監督生が自分達に何をしたか、全部覚えている。それでも、いつも通りにふるまった。フロイドもジェイドもお互い何も言わなかったけれど、示し合わせたように普段通りの態度をとった。つまり、混乱する監督生のことを甲斐甲斐しく看病し、手厚く世話したのだ。
二日ほど経って、監督生から、だいぶよくなってきたし、うつったらいけないから、と部屋から出されてしまったその日の深夜、彼らはオンボロ寮を訪れた。熱が引いて、監督生はよく眠っている。昼間、こっそり睡眠薬を飲ませたので、何をされても彼が起きることはない。
向かい合って見下ろす双子の手には銀のナイフが握られていた。互いにナイフを渡しあう。
『さあ、兄弟。このナイフで王子様の心臓を一突きしなさい。そうすれば貴方は自由になれる』
御伽噺の一節になぞらえて、声を揃えた二人は互いにナイフを差し出した。月の光を受けて、ナイフがきらきらと銀色に光る。渡された凶器を受け取って、安らかに寝息を立てる監督生の胸元に切っ先を向けて二人は狙いを定めた。
両腕を振り上げて、躊躇なくその心臓を。
一突きに。
してやるはずだった。
「……どうしたの、ジェイド。殺さねえの?」
「……フロイド、貴方こそ」
この男を殺して。ころして。自由になる。八つ裂きにしても足りない、とそう思っていた。その筈なのに。どうして。

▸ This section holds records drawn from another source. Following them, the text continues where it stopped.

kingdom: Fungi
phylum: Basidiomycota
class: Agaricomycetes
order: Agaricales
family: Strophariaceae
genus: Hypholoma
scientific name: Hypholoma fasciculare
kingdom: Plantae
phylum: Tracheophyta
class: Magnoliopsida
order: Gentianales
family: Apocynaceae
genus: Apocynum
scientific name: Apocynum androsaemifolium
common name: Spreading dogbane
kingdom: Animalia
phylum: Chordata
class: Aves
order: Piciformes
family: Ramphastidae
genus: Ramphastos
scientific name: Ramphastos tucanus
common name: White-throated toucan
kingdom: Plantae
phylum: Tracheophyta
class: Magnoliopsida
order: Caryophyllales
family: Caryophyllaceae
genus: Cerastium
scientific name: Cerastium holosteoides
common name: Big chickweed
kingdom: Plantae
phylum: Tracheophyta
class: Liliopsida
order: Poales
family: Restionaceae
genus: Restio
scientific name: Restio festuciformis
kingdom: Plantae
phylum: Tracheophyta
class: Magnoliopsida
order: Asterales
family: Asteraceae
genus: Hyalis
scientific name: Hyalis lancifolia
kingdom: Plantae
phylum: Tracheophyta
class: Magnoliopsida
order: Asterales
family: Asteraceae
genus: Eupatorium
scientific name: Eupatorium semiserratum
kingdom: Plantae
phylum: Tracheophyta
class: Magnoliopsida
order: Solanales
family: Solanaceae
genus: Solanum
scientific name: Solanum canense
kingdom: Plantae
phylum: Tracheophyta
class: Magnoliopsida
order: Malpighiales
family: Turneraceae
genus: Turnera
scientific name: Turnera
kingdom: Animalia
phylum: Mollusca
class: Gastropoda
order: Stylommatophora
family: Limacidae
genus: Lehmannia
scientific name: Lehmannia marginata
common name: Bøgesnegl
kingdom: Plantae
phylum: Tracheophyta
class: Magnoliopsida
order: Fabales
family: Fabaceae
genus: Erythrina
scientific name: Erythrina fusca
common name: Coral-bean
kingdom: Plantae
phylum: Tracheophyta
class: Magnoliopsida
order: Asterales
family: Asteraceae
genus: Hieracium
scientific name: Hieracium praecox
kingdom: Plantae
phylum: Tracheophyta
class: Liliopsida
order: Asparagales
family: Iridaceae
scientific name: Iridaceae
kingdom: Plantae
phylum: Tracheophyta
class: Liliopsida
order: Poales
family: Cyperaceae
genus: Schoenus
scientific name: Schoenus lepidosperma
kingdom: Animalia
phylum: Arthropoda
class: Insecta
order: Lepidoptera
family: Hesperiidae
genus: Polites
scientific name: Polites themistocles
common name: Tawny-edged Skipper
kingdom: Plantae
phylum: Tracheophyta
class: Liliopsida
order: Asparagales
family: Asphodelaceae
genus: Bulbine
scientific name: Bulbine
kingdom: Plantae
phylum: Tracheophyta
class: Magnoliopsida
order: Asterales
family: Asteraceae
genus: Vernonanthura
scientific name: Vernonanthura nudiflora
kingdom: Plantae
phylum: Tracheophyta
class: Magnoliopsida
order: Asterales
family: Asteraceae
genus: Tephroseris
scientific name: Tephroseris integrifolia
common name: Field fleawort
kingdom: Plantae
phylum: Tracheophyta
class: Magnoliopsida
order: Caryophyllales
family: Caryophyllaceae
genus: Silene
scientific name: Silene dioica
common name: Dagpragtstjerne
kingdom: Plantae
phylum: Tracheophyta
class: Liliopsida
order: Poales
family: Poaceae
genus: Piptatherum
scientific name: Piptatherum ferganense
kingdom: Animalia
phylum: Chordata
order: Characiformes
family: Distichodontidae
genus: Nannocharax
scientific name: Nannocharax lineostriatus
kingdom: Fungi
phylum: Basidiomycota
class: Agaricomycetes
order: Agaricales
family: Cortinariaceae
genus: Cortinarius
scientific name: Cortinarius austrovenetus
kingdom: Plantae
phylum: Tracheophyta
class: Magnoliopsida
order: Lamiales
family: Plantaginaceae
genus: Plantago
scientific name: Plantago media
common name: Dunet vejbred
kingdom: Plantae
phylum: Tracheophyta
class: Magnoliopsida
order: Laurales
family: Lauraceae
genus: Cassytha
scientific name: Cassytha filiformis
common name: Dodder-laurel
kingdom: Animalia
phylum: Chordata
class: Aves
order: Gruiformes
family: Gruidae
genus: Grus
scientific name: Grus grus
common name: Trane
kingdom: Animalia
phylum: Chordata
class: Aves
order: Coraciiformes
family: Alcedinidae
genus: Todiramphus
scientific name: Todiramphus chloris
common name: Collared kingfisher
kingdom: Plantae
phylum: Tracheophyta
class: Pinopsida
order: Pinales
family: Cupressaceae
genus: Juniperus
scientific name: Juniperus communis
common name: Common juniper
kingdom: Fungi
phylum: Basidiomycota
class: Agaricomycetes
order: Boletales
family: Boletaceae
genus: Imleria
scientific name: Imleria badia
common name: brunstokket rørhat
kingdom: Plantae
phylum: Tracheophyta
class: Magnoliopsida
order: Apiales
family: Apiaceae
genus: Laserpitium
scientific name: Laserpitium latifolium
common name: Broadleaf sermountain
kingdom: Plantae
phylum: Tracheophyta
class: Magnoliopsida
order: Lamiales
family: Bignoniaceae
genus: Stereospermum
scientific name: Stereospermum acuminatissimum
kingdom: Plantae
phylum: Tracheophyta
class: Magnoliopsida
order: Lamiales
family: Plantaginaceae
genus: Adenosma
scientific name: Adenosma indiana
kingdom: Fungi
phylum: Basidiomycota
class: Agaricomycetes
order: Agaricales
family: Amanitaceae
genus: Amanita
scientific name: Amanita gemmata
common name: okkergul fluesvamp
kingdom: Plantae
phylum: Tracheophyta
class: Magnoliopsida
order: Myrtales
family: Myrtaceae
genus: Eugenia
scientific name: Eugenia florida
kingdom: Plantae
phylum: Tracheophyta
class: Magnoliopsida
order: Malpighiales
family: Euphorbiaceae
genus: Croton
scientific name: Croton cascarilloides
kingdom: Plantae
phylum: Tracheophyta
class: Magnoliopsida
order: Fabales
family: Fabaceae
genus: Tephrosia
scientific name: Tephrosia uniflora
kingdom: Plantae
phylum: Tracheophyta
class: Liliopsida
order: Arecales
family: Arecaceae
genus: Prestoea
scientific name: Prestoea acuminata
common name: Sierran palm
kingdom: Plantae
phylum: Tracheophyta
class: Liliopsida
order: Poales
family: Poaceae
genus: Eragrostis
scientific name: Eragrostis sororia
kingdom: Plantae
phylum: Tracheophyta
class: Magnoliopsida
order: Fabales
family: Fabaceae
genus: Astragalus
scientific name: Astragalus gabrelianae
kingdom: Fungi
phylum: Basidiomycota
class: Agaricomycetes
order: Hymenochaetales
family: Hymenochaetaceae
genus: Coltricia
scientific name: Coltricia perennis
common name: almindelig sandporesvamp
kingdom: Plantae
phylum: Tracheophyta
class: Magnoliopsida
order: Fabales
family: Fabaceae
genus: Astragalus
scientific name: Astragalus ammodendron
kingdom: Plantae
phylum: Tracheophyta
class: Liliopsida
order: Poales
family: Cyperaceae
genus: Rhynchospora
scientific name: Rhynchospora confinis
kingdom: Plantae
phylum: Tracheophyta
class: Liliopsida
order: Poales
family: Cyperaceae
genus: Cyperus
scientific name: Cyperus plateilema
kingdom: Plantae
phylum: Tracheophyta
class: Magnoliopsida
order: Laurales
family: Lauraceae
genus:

「俺さぁ。人魚姫が王子様を刺せなかった理由が分かった気がする」
フロイドが小さく呟く。
「だって、手動かねえもん」
「僕も、まさかこの絶好のチャンスを棒に振ってしまうなんて、思いもしませんでした」
「俺の番はジェイド」
「ええ、僕の番もフロイドです」
「じゃあ、小エビちゃんは?」
「監督生さんは……」
「赤の他人?」
「その通り。僕ら兄弟とは違う。住む世界も、種族も、血のつながりも無い」
「じゃあ、なんで」
「なんでこんなに」
(愛しくて仕方がないんだろう)
殺せない。あんなに憎んだのに。
愛してしまった。
明け方の、あの泣き顔が離れなくて。
あんなにめちゃくちゃに俺達を思い通りにしたのに、命全部で俺たちに愛を誓ってきた。まるで世界に俺たちしかいないみたいに、必死で愛してくる。俺達が死ねと言えば、簡単に死んでしまうのではないかと思うほどの献身をみせた、この男のことを、とうとう愛してしまった。
「やっぱり僕は、王子様を殺せません」
「俺もジェイドとおんなじ気持ち」
監督生の上でジェイドとフロイドは番同士がするような甘いキスをした。眠る監督生にも、そっと二人はキスを落とした。
この男に大切な番の関係を蹂躙された。監督生のしたことは許せないし最低だ。だから、愛しているけれど、監督生には少しだけお仕置きが必要だろう。
銀のナイフを仕舞った二人の金色の目が、月夜にぎらりと光っていた。